# Hitachi excavator EX200-5



## Caiwu (Nov 10, 2009)

why on Hitachi excavator EX200-5,one side chain tread run faster so it will run to one side?Thank you very much.


----------



## tgeb (Feb 9, 2006)

Well let's start with the simple things.

Have you cleaned up the floor board and inspected around the mountings to make sure there is no mud, stones or other debris that would limit the travel of the controls? A little lubrication might be in order.

Have you followed the linkage from point to point to make sure it it not bent or contacting part of the machine or other component?

Next would be to verify the adjustment of the linkages.

Then check the hydraulic hoses for the entire circuit, for kinks, or crushed or kinked hoses and tubes, areas of deterioration. Visible Leaks?

Make sure and change the hydraulic filter.

Next in line would be a pressure test on the drive motors. You'll need the manual and some specialized tools for that.

I am sure I may have left out a few things, but this will get you started.


----------



## cexcavation (Apr 17, 2008)

TGEB pretty much nailed it. If both tracks are working and just not balanced, then you're more than likely looking at minimal issues as described. 

I once ran an old Insley that had a major seal out on the reverse side of one track and would blow oil everywhere if you tried to use it. I got very good at planning my routes so as to not have to turn that track in reverse........it was quite the deal. Glad it wasn't my machine cuz I would have gone broke trying to maintain it correctly. They just ran it that way and didn't seem to think it was worth fixing.

[Stored items]
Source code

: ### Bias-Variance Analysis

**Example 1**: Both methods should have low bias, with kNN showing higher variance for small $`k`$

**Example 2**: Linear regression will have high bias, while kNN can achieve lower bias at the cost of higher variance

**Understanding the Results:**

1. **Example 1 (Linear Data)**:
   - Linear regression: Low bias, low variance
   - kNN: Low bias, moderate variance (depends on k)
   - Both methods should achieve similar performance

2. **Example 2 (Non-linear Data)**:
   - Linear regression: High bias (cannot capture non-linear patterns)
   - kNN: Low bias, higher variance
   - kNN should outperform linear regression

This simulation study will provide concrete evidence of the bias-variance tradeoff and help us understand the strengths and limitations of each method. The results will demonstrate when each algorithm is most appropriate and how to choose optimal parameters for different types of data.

---

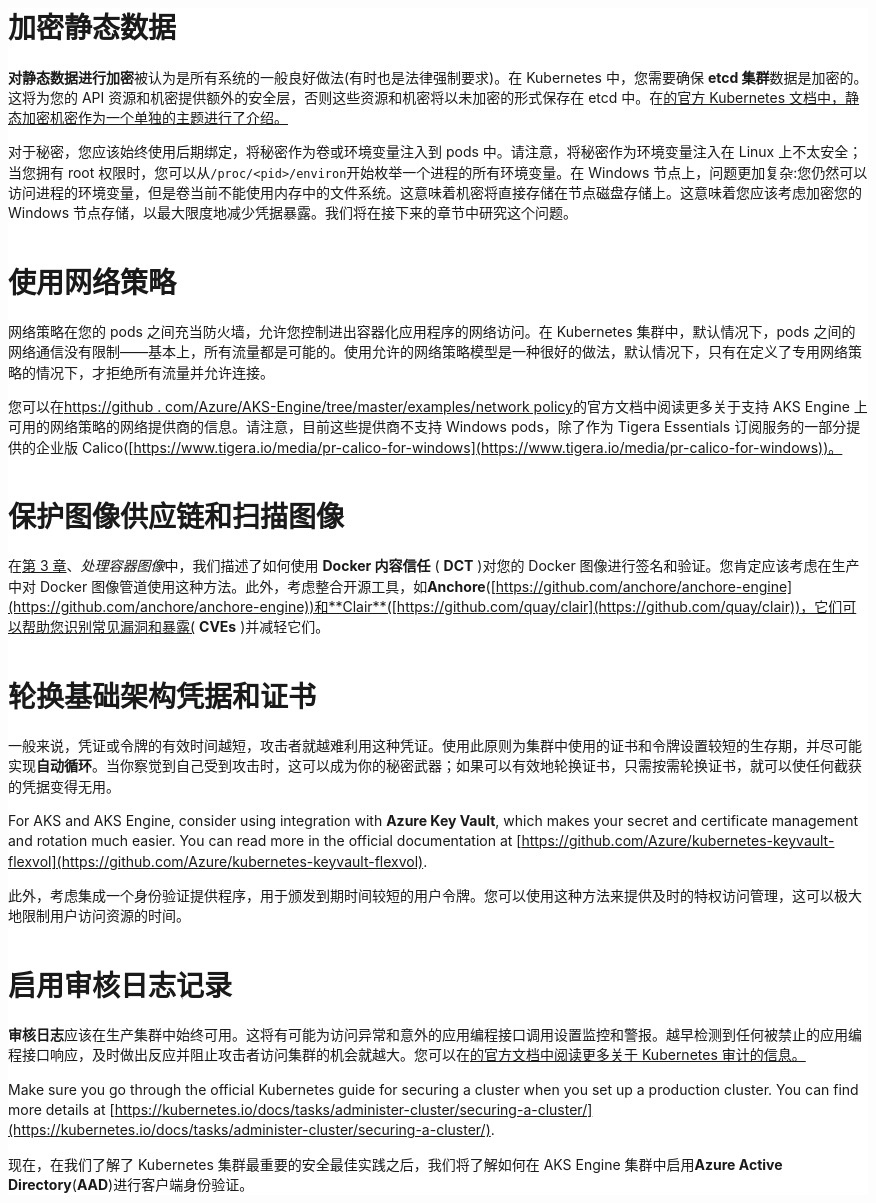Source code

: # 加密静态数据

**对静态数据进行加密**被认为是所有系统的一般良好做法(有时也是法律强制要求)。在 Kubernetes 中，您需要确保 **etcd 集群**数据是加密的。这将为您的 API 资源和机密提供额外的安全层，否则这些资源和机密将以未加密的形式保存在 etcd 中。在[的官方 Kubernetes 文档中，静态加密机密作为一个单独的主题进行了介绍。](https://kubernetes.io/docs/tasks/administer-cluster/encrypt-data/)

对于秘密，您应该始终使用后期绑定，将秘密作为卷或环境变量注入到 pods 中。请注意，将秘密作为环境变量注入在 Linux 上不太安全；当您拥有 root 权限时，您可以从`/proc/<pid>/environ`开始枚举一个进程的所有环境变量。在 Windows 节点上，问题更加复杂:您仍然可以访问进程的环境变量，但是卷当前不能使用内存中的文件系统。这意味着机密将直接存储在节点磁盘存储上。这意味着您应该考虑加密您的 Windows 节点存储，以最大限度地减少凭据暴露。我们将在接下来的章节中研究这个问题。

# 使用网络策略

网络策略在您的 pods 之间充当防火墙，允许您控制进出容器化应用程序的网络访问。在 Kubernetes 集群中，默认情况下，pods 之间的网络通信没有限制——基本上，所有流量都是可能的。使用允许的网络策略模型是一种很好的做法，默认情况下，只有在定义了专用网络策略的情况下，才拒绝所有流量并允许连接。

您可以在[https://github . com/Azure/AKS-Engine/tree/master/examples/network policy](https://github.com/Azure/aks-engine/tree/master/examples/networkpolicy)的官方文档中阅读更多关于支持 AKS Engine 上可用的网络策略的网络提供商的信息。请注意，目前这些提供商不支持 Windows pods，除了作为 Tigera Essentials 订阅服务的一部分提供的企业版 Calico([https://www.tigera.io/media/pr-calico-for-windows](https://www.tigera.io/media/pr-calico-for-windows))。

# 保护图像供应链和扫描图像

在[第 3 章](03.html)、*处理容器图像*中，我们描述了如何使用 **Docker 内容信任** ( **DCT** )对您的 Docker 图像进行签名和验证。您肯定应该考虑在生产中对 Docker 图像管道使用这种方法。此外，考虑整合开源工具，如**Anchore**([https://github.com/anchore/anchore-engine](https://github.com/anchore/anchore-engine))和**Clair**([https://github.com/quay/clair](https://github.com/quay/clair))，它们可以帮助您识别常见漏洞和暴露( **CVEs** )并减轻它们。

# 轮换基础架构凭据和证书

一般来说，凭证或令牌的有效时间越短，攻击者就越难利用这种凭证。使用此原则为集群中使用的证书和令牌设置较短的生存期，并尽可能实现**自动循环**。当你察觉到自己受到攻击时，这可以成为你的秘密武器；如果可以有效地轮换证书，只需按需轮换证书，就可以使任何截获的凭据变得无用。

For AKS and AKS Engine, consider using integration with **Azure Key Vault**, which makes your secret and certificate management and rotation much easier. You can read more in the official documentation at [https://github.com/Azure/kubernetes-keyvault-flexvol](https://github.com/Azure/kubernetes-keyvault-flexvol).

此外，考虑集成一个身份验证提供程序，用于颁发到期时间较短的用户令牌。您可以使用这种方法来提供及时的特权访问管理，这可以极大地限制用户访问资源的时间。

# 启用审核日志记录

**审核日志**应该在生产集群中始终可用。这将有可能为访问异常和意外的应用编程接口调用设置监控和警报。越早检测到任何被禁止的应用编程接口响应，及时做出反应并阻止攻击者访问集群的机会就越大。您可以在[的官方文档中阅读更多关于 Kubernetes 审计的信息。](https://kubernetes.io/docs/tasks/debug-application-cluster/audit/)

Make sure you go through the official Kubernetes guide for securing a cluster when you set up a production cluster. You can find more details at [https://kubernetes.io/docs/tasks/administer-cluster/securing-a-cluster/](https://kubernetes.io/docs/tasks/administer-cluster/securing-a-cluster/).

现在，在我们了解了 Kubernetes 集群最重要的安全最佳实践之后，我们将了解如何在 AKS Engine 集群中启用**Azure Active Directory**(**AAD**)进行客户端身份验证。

# [To do]
• a. According to the excavator forum thread, what does a pressure test on the drive motors require?
• b. Resume the forum thread about the Hitachi EX200-5 excavator that drifts to one side, starting right after its last post.

# [Answers by item]
• a. It requires the manual and some specialized tools.

• b.
----------



## robin303 (Nov 15, 2009)

tgeb said:


> Well let's start with the simple things.
> 
> Have you cleaned up the floor board and inspected around the mountings to make sure there is no mud, stones or other debris that would limit the travel of the controls? A little lubrication might be in order.
> 
> ...


 
Damn tgeb, You would be a great helo crew chief and helo mechanic.:thumbsup:


----------



## tgeb (Feb 9, 2006)

Thanks Robin, I have fixed plenty of things but I don't think I am qualified to work on something that when it breaks......it falls out of the sky.

I'll leave that to you pros.


----------



## bansheeboy (Aug 9, 2008)

also if you can track down the hoses that supply the drives you can try swapping them left to right, if your problem changes sides then it's not the drive as was mentioned. if it stays with the original side then your kinda stuck with a rebuild of the drive...

that is if you have checked everything else and changed the filter...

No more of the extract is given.